Repita sem qualquer alteração todas as linhas do material abaixo, omitindo as imagens na sua resposta.

■ ■ ■ ■ ■ ■ ■

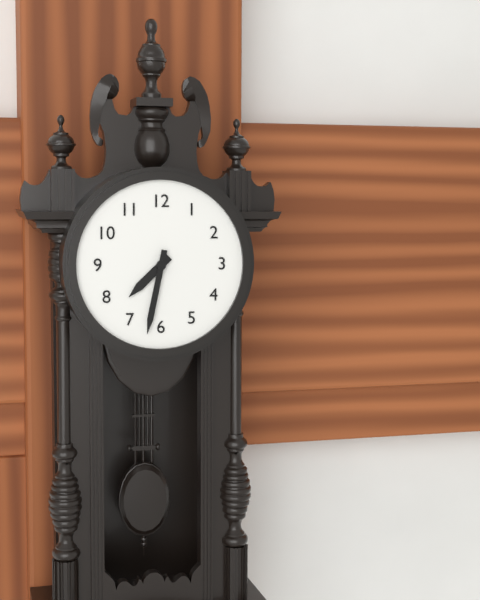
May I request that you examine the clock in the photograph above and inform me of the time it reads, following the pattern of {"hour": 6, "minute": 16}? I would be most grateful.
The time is {"hour": 7, "minute": 32}
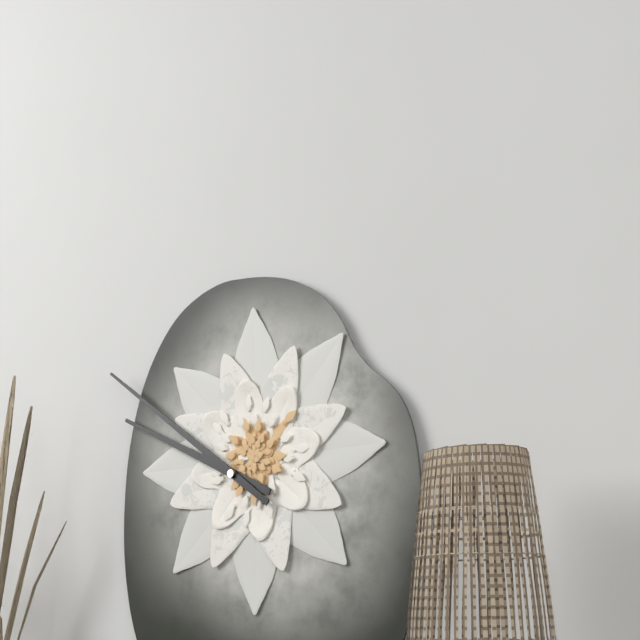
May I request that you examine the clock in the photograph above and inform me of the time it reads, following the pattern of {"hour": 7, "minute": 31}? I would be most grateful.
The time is {"hour": 9, "minute": 51}
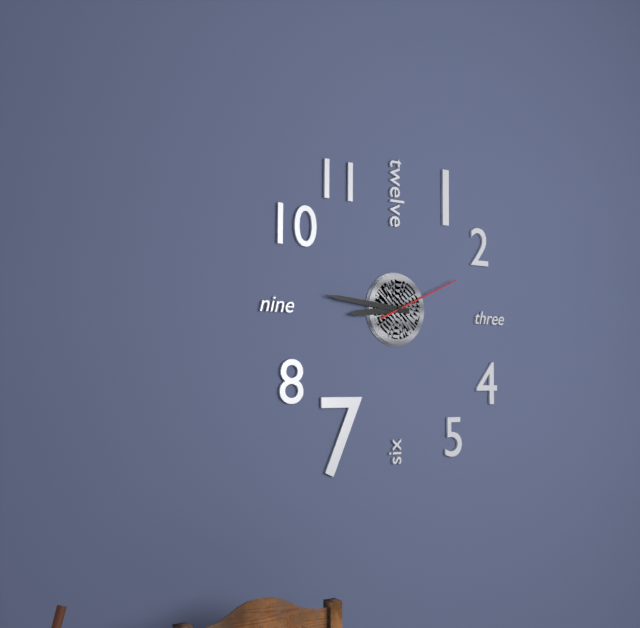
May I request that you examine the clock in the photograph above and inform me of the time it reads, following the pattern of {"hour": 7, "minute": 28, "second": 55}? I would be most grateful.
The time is {"hour": 8, "minute": 46, "second": 11}
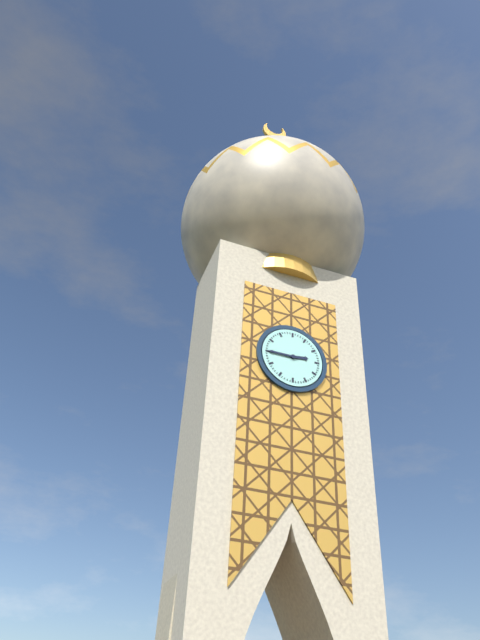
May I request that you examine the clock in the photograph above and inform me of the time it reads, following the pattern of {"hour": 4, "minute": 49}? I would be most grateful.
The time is {"hour": 2, "minute": 45}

■ ■ ■ ■ ■ ■ ■

§ **Resposta ao problema**:
May I request that you examine the clock in the photograph above and inform me of the time it reads, following the pattern of {"hour": 6, "minute": 16}? I would be most grateful.
The time is {"hour": 7, "minute": 32}
May I request that you examine the clock in the photograph above and inform me of the time it reads, following the pattern of {"hour": 7, "minute": 31}? I would be most grateful.
The time is {"hour": 9, "minute": 51}
May I request that you examine the clock in the photograph above and inform me of the time it reads, following the pattern of {"hour": 7, "minute": 28, "second": 55}? I would be most grateful.
The time is {"hour": 8, "minute": 46, "second": 11}
May I request that you examine the clock in the photograph above and inform me of the time it reads, following the pattern of {"hour": 4, "minute": 49}? I would be most grateful.
The time is {"hour": 2, "minute": 45}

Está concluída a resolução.